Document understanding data
+ + + + + + +

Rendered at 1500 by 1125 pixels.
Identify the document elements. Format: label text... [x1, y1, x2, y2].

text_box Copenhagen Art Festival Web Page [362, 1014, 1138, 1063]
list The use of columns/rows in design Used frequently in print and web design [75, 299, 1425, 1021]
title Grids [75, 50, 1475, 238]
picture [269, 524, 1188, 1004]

+ + + + + + +

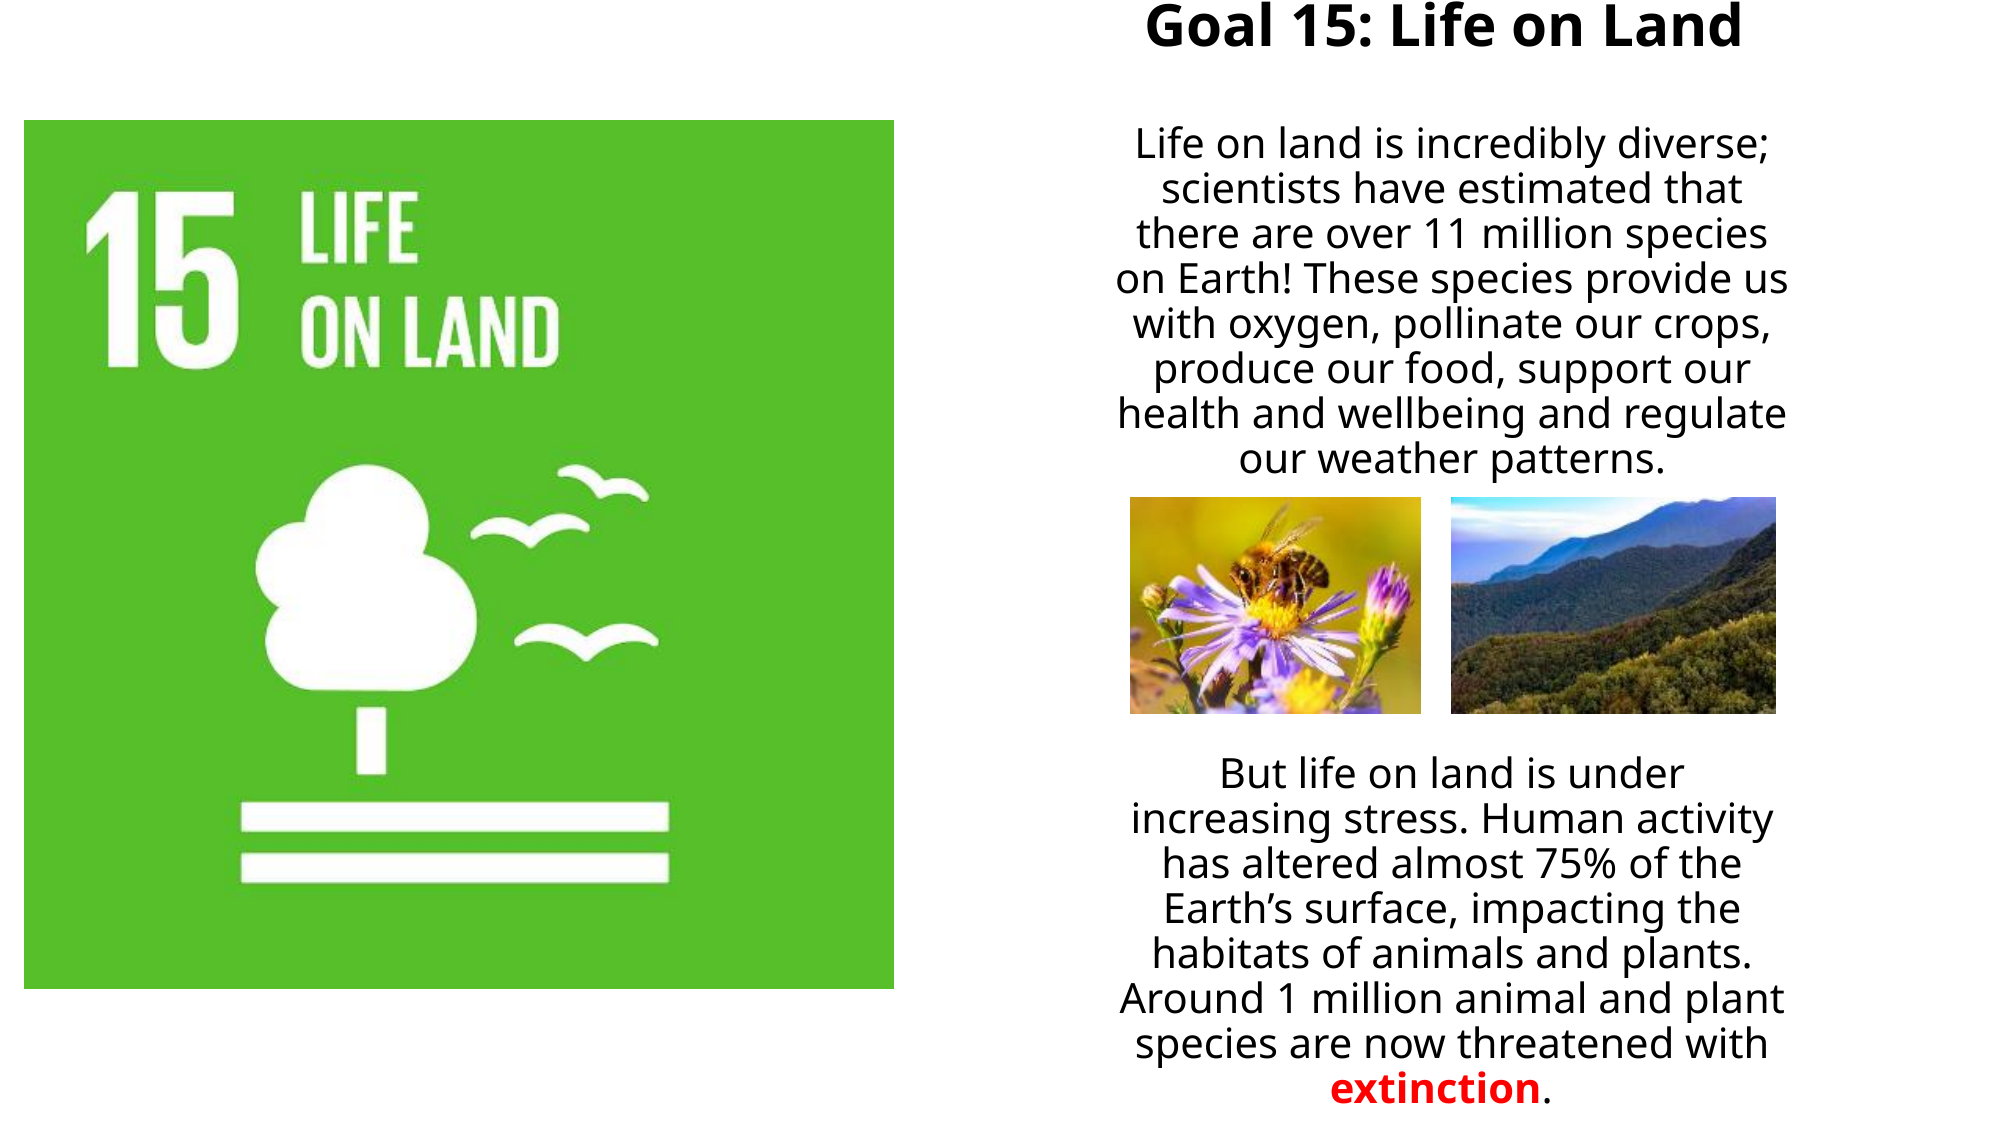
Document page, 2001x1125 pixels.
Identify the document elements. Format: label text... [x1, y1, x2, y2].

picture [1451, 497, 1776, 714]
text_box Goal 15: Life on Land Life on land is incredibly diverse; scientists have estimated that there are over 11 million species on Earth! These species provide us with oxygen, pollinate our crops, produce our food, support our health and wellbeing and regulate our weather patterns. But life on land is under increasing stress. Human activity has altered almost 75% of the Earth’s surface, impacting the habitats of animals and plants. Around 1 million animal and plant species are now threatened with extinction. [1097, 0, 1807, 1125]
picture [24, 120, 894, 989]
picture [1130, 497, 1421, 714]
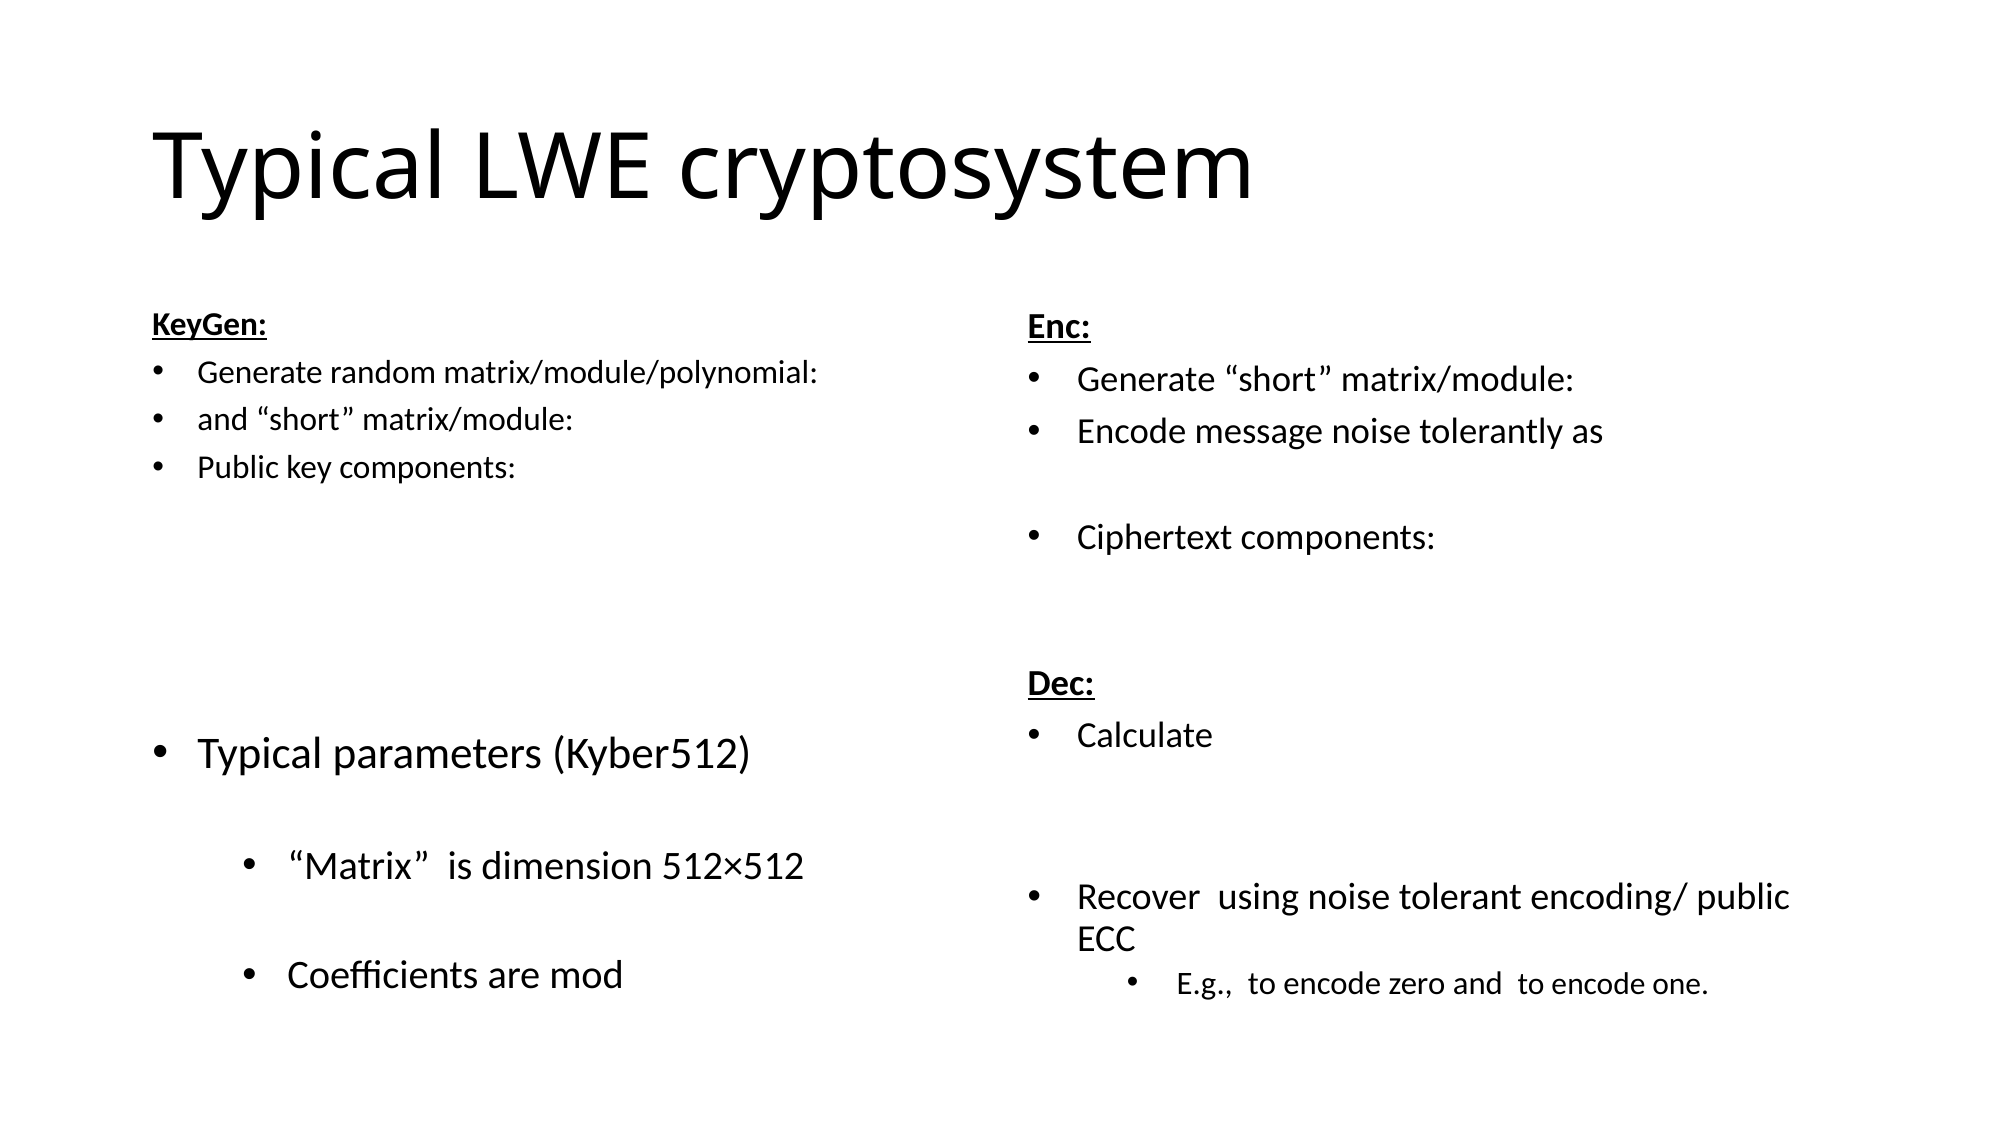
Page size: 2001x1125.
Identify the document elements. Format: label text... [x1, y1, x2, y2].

+ + + + + + +

Which lines above hold the string "pixels"? Show each of them.

Response box:
Rendered at 1500 by 1125 pixels.
Document page, 2001x1125 pixels.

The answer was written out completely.